After stints at several of SA’s best restaurants (including the Roundhouse, Nobu, The Test Kitchen and the Oyster Box Hotel) he became one of SA’s top sommeliers.

In 2016 he launched Kumusha. He says that during the lockdown, his profile rocketed and international distributors came knocking — something he attributes, partly, to the ascendancy of the Black Lives Matter movement.

"My brand was visible and I had stock available. I was getting distribution calls left, right and centre and I sold out almost immediately," says Nyamudoka.

"Next year I think we’ll triple production. The US has already placed orders, and so have my clients in KwaZulu-Natal and Zimbabwe. I’m also looking to get into the UK, which is another big market."

Another boutique cellar that has been doing well is Testalonga.

With clients in 33 countries, "we are 95% an export business", says winemaker Craig Hawkins, who owns Testalonga with his wife Carla.

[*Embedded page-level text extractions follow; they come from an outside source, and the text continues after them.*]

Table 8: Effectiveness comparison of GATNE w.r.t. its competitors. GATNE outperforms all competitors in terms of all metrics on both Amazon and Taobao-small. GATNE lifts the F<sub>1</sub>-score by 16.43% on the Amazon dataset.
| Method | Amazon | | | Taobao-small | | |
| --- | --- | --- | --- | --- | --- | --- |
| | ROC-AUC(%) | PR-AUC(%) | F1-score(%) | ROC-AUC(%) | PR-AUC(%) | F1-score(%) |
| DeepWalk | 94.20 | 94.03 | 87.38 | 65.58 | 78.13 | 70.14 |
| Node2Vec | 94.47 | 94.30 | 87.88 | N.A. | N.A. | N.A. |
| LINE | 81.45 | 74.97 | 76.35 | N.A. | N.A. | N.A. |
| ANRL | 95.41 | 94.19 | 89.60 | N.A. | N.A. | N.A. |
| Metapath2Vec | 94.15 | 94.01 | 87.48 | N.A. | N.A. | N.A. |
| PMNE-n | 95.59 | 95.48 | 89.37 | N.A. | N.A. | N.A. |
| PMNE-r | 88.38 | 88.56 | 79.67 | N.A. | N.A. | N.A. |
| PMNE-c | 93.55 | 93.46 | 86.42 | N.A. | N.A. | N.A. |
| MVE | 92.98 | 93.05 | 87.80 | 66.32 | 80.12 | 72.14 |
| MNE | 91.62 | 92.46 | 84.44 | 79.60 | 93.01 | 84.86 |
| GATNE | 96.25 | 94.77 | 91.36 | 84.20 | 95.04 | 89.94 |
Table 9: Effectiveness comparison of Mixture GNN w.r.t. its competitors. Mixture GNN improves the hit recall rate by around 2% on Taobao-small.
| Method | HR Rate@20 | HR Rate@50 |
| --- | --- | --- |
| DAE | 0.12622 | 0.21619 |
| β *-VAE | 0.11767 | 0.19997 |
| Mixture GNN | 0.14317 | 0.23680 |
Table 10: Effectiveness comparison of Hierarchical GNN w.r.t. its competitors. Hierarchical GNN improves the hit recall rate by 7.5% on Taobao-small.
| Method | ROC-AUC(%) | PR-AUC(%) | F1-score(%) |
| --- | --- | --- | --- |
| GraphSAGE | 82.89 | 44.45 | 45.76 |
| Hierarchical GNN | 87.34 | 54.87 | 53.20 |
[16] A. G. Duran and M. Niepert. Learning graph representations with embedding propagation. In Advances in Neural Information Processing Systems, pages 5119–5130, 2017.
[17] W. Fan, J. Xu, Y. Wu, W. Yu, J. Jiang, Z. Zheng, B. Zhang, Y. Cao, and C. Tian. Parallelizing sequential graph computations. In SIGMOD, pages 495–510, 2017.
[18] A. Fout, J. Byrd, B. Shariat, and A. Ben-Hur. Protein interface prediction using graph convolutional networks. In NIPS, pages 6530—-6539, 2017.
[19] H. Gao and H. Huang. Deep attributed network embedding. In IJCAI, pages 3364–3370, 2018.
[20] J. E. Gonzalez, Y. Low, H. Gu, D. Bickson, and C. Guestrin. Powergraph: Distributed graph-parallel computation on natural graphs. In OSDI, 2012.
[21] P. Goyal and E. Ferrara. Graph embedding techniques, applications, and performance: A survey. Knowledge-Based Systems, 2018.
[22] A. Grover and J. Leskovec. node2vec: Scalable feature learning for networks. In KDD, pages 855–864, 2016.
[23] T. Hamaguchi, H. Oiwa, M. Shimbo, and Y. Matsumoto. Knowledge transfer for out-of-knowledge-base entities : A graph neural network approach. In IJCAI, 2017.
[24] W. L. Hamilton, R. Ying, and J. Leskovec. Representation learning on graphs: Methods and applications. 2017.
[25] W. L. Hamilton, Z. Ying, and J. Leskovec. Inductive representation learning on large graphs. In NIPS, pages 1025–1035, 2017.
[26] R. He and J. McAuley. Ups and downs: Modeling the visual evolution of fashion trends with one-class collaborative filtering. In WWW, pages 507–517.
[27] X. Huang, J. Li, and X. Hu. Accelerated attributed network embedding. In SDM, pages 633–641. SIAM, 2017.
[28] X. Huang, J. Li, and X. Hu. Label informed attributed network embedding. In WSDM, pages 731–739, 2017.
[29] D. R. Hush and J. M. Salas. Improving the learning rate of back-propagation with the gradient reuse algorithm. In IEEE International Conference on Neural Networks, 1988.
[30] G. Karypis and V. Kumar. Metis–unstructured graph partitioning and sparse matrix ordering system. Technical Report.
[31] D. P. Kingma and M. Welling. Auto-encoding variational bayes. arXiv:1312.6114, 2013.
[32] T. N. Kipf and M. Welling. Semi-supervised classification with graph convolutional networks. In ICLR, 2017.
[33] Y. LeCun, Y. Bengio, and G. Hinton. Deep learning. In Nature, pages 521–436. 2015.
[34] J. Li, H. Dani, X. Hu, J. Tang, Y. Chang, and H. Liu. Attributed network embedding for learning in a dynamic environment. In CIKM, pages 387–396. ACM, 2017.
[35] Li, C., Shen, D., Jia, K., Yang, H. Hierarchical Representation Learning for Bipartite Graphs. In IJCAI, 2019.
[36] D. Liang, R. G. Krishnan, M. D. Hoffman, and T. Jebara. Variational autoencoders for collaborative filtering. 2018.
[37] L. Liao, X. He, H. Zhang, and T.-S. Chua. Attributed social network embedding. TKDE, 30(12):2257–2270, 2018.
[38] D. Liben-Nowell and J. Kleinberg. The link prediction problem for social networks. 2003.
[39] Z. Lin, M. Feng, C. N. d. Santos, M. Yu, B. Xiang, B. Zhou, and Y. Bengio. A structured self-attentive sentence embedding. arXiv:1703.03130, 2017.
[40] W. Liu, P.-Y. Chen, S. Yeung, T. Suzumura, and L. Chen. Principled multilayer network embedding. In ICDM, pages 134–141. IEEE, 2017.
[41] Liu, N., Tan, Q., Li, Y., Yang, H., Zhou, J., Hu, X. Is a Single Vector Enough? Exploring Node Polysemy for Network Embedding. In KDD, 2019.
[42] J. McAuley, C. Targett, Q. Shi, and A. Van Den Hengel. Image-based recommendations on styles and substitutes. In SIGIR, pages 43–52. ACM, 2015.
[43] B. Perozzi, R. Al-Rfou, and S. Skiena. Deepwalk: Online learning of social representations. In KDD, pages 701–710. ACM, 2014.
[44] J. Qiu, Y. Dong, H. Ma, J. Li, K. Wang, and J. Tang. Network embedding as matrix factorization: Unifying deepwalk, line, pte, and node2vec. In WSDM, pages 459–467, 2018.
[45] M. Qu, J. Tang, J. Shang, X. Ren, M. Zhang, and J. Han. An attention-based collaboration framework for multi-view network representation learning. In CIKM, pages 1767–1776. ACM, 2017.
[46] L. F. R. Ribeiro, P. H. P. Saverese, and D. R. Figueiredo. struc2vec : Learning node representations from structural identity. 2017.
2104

"We release our wines locally in November, and most of that is sold in the first few months. So locally we were pretty much unaffected [by the alcohol ban] because we simply didn’t have stock to sell."

These may be the minority reports, but it illustrates what is possible, even if it’s only in some areas.

It also underscores how there’s something distinctive about the spirit of entrepreneurship in SA’s wine industry.

Maybe it’s just useful to not know when you’re beaten.

Or maybe it’s just, as Tokara owner and FirstRand founder GT Ferreira often says, that it’s all driven by a different standard of RoE — return-on-ego.

Either way, it’s an obduracy that will have to epitomise the industry if it wants to recover from one of the most bitter years experienced by vineyards dating back hundreds of years.

The damage caused by the ban will linger for years, and has broken trust between the government and the industry

—  What it means:

Half your bill back

More than two-thirds of Stellenbosch wineries have a hospitality component, so to fire up the winelands tourism industry Stellenbosch Wine Routes will on September 1 launch a plan to help them recover, in partnership with payment provider SnapScan.

Diners at specific Stellenbosch restaurants will receive 50% off their bill — up to a maximum of R400 — refunded as SnapScan vouchers. Vouchers are valid for two weeks, and can be redeemed at participating restaurants and wineries across Stellenbosch.

“We’re trying to inject vigour back into the local wine and restaurant industry,” says Mike Ratcliffe, chair of the organisation that represents more than 200 wine and grape producers in the Stellenbosch wine of origin zone. “We’ve all got too used to Netflix and sitting at home.”

Refunds are paid out of a R1.5m fund seeded by Visit Stellenbosch, Wesgro, Stellenbosch University, the local municipality and corporate donations. While the initiative is limited to Stellenbosch, “the concept and technology platform are open for use by any other region, as long as they can raise the funding required”, says Ratcliffe.